I don’t think my dad realizes that he has a problem. Every time my mom or myself tries to confront him about his drinking problem, he completely denies it and gets upset and says that we can’t tell him what to do. He always says that he doesn’t drink that much, but really he does drink more than the average social drinker. And he doesn’t even drink just on the weekend, it’s usually every day. I mean it’s not that I want to control what he does with his life. I’m just really concerned about him especially because he has health problems and he’s getting older and I just don’t want anything bad to happen to him and I know he’s shortening his life because of this. It is completely unhealthy.

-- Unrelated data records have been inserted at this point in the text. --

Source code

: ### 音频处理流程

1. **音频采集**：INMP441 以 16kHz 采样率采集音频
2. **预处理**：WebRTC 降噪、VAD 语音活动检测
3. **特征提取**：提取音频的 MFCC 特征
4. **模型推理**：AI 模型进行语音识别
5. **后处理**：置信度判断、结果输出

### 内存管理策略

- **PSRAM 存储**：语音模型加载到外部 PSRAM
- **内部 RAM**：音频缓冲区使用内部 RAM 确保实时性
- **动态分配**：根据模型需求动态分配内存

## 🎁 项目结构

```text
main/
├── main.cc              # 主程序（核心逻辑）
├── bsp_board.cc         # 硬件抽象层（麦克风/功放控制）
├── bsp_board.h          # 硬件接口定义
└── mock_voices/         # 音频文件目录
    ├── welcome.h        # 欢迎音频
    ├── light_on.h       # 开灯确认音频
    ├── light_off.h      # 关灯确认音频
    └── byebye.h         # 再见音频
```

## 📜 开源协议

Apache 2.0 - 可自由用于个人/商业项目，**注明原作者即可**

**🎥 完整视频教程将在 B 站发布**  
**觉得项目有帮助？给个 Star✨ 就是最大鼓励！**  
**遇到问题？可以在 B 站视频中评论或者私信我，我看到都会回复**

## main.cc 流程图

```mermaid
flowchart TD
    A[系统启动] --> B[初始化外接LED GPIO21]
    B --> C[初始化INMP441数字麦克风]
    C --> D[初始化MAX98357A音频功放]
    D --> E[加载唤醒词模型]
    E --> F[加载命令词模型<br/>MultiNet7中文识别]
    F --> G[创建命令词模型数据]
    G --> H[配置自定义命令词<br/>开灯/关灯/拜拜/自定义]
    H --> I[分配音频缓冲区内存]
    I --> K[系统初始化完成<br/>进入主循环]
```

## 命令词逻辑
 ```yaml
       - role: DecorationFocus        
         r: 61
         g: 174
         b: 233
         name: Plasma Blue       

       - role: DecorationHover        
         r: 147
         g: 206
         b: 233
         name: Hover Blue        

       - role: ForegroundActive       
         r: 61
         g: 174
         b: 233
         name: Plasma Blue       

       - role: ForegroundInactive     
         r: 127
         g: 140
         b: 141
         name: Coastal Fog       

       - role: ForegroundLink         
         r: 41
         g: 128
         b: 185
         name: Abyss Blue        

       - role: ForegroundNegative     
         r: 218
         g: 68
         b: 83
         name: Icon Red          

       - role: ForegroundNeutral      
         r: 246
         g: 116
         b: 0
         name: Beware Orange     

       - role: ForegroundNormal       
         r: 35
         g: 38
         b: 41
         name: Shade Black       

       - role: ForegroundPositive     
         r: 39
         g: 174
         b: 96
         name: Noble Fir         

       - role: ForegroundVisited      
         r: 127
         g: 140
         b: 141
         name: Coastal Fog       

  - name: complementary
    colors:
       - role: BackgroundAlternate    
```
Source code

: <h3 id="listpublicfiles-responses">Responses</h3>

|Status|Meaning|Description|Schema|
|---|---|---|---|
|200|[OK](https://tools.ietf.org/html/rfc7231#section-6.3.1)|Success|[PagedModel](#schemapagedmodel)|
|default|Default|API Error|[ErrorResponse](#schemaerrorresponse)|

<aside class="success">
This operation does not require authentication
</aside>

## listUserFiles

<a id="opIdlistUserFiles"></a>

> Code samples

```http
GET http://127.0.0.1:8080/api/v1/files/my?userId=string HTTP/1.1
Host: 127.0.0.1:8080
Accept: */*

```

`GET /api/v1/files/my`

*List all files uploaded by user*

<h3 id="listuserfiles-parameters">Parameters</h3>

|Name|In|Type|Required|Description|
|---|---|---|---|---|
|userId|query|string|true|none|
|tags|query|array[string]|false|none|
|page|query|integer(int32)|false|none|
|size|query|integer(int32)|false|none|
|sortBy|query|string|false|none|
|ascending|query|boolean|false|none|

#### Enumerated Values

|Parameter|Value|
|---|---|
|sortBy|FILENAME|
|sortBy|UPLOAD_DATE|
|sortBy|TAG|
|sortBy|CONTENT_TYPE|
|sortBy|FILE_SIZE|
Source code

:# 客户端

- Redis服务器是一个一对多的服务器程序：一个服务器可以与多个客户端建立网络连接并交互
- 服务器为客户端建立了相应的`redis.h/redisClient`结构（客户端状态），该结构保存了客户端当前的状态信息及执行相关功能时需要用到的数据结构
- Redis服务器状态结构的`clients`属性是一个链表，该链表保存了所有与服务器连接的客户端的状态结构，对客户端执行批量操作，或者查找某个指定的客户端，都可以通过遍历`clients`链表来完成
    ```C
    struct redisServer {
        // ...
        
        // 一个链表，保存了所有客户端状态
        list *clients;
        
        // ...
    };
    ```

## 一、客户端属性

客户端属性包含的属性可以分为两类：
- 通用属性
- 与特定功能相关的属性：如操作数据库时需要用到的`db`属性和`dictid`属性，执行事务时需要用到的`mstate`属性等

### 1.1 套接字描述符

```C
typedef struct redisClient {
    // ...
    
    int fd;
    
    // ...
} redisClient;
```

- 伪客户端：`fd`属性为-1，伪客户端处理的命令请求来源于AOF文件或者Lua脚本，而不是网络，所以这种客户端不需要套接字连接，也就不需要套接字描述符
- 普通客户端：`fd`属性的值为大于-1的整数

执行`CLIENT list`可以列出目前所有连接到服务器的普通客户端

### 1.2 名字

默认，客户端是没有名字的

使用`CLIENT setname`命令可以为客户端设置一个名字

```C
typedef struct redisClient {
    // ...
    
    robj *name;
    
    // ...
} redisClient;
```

Every time he drinks he hides the amount of empty beer cans he drinks. He lies to my mom about where he goes at night and that he won’t drink. He uses alcohol as a stress reliever. When he drinks, he drinks until he’s completely drunk and makes a fool out of himself. He’ll do anything to have a reason to go out and drink, like call his friends, go to the neighbor’s house, wait for someone to notice him when he’s outside. I just don’t understand his mentality about why he feels like he needs to drink so much almost every day of the week. He’s old, or at least an older man, and he’s doing all of these childish immature things. He just won’t grow up and take responsibility. God knows my mom and I have tried to help him, but he’s just so stubborn and unwilling.

I don’t really know what to do anymore but just let him. I’d think that maybe he’ll learn one day that he needs to stop this horrible lifestyle before it’s too late.